Things are going to go south in a hurry, and I don't know how to stop it.

Anonymous said...

Recruiters used to send out spreadsheets showing the expected gains from the stock that were supposed to offset lower base salaries.

I was hired in the 90's and I didn't get a spreadsheet, but my recruiter did tell me not to look at my base salary but rather to look at the "overall compensation package" with the implication being that stock options would shore up my lower-than-industry salary.

Interesting thing - I've made some pocket change off my options over the years, and my base salary hasn't changed much either. Yeah. Why the hell AM I sticking around? Time to call a headhunter.

Oh, and for you InsideMS watchers. Daly's finally found it. I can't wait for the "I'm strong like the HULK!" posts.

Anonymous said...

This cracks me up. A non-compete ends for a bullshit artist and Google changes their strategy to match.

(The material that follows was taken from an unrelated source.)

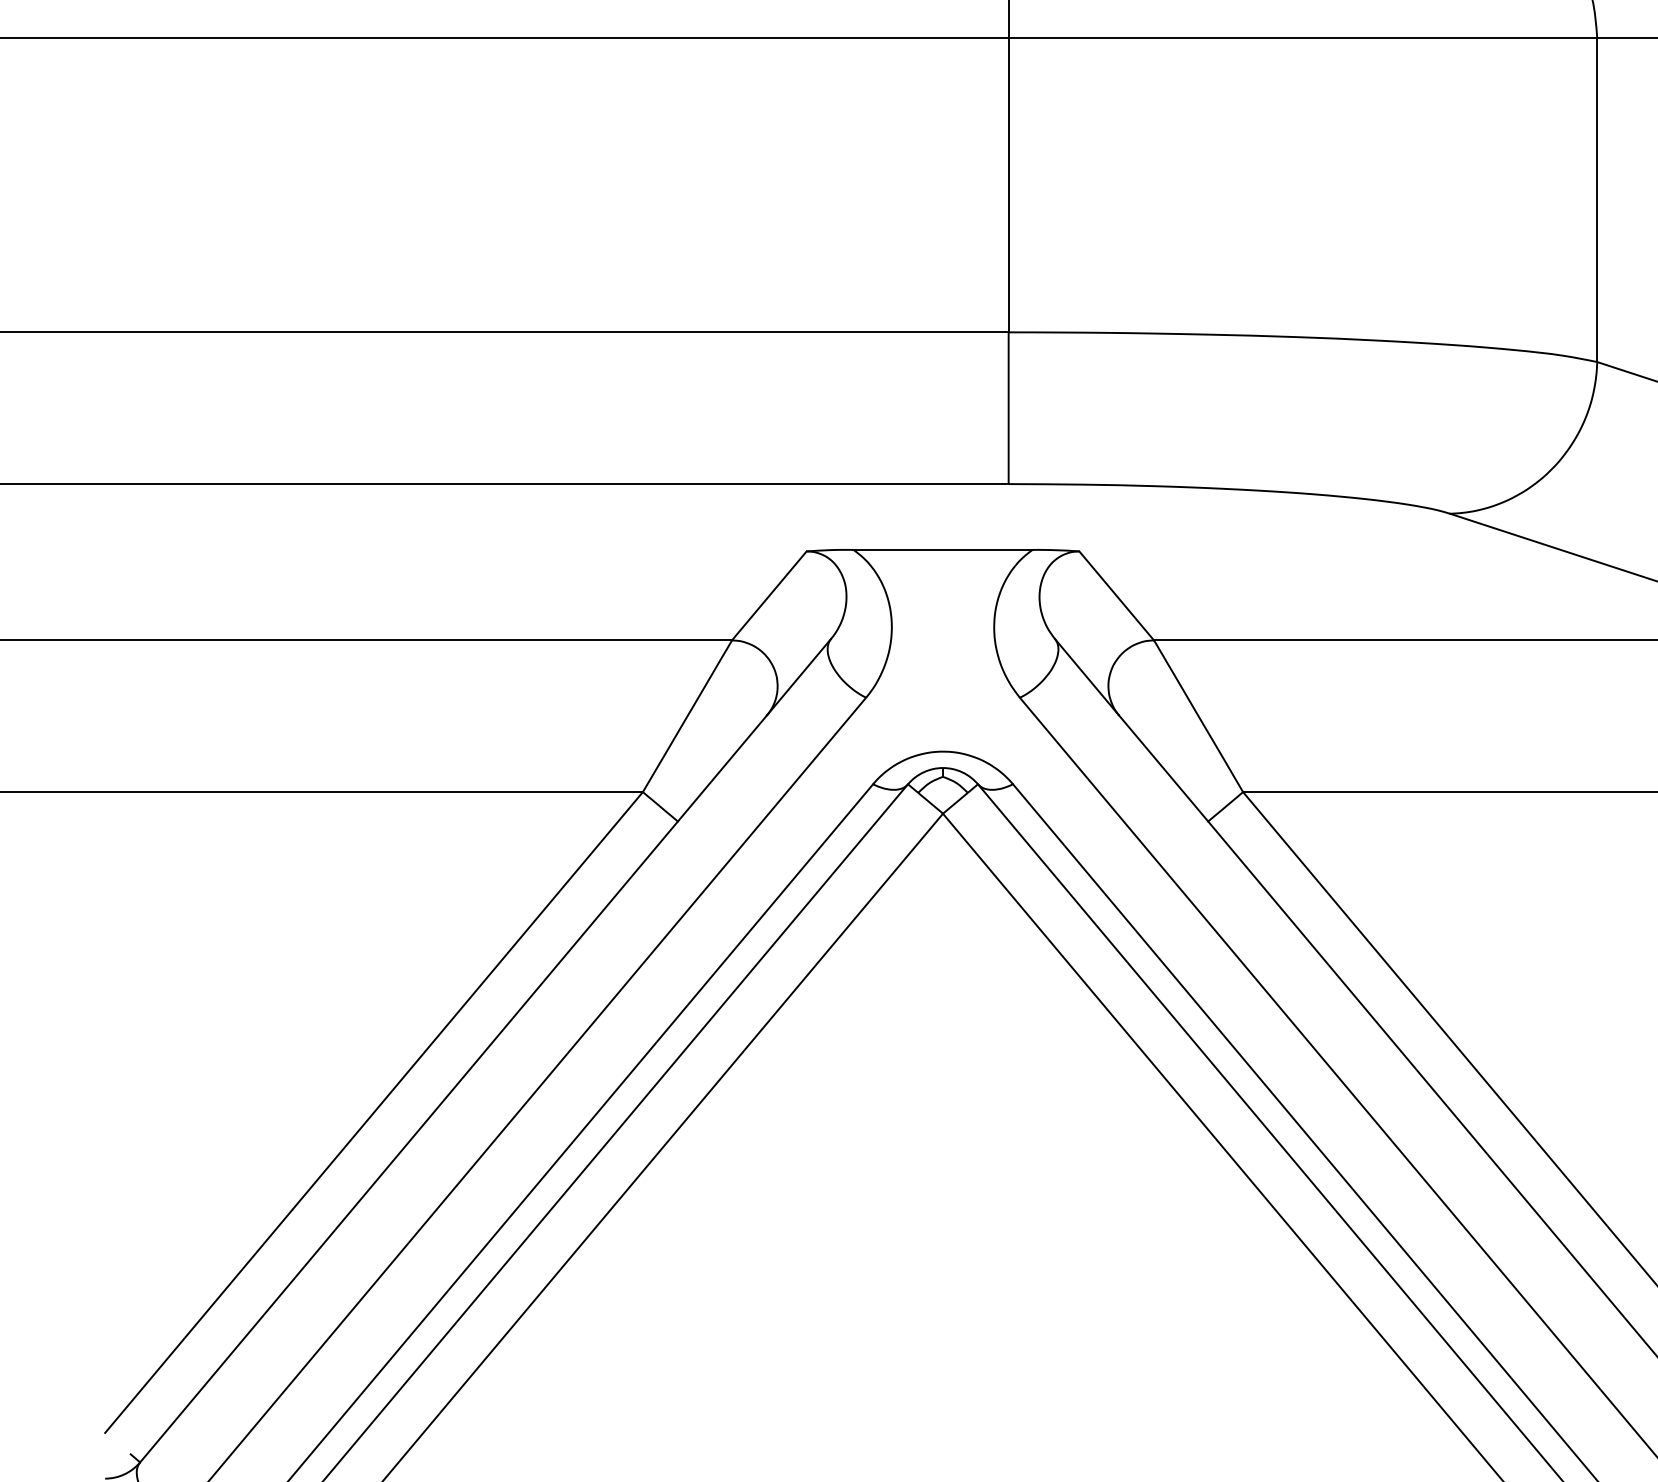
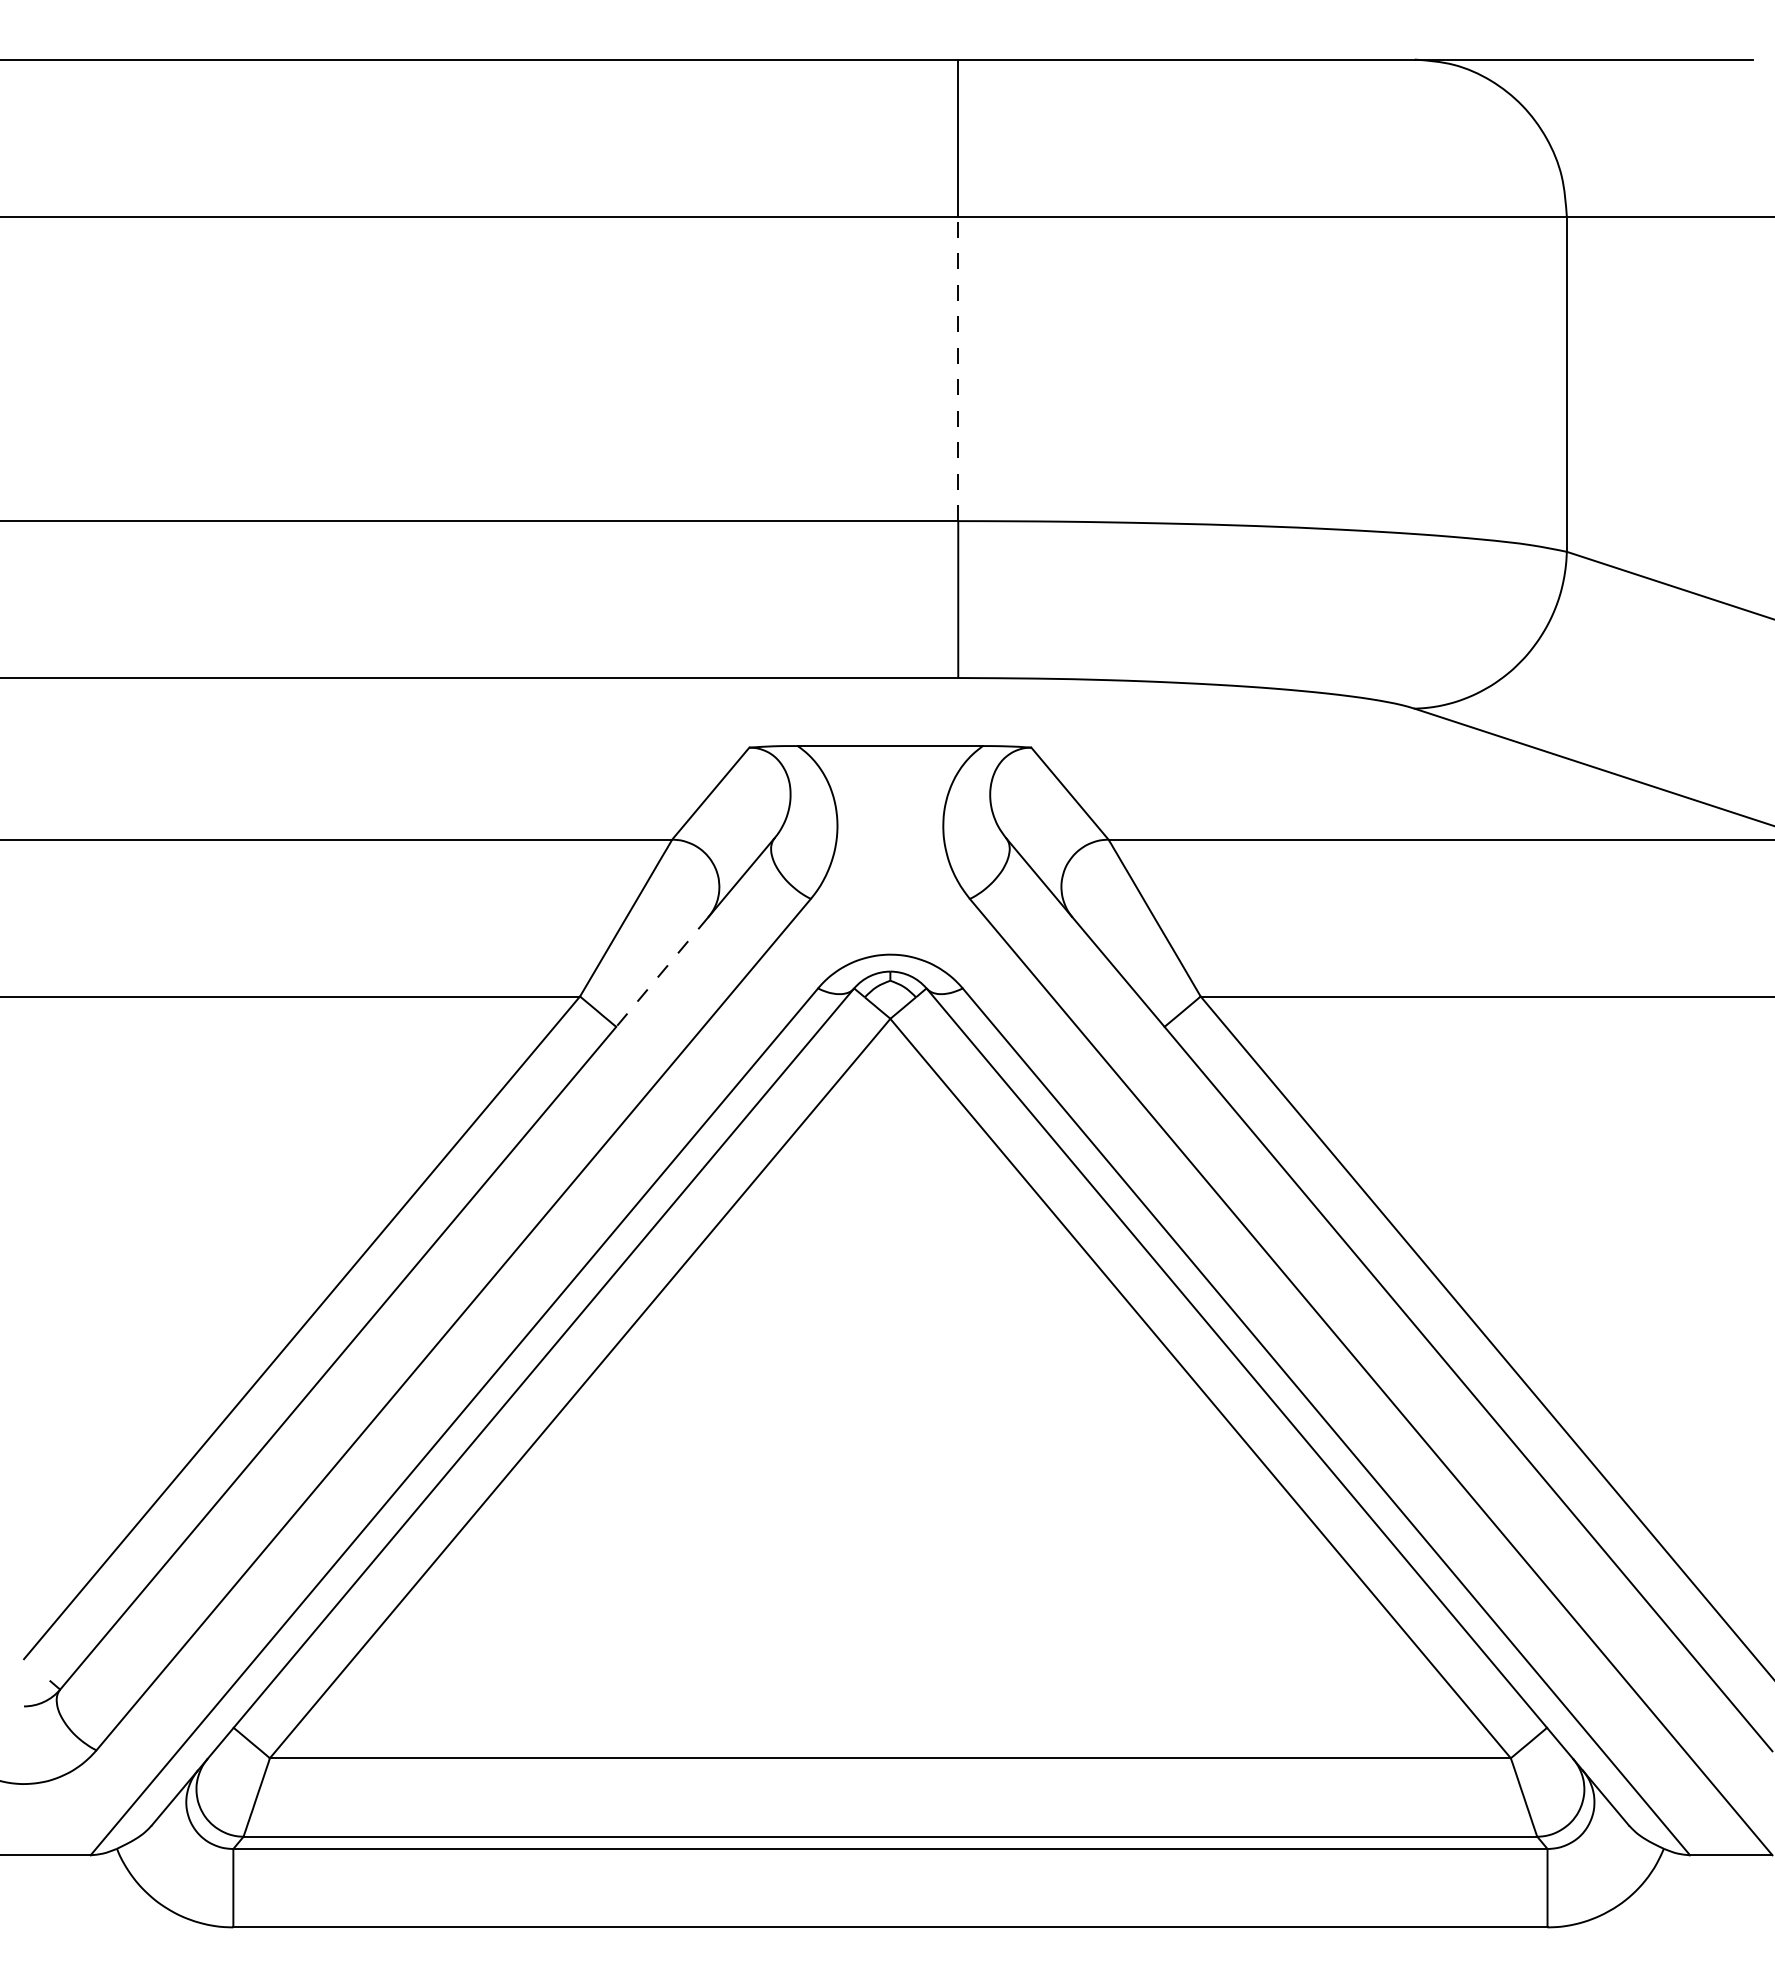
line: (1008, 184) -> (958, 368), solid -> dashed
line: (722, 768) -> (662, 972), solid -> dashed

What is evangelism if not bullshit? Or didn't you see Allchin try to pull the wool over the DOJ's eyes with his gerryrigged demo during the antitrust trial. If he's going to do it in a public court, for all the world to see, then you know it is/was standard operating practice for Microsoft all along. Perception is reality. Right now Google owns the world's perception. No better time to inject an Oz-like character

Anonymous said...

>> No better time to inject an Oz-like character

Dude, you've missed the humor completely. I'm just saying that there's no correlation between Gundotra and Google strategy (or lack thereof).

Anonymous said...

After reading a story on The Fall of the Roman Empire, it all came from poor leadership decisions, outsourced military, and apathy of Roman citizens. Does any of this sound familiar? History does repeat for those who don't learn from the past.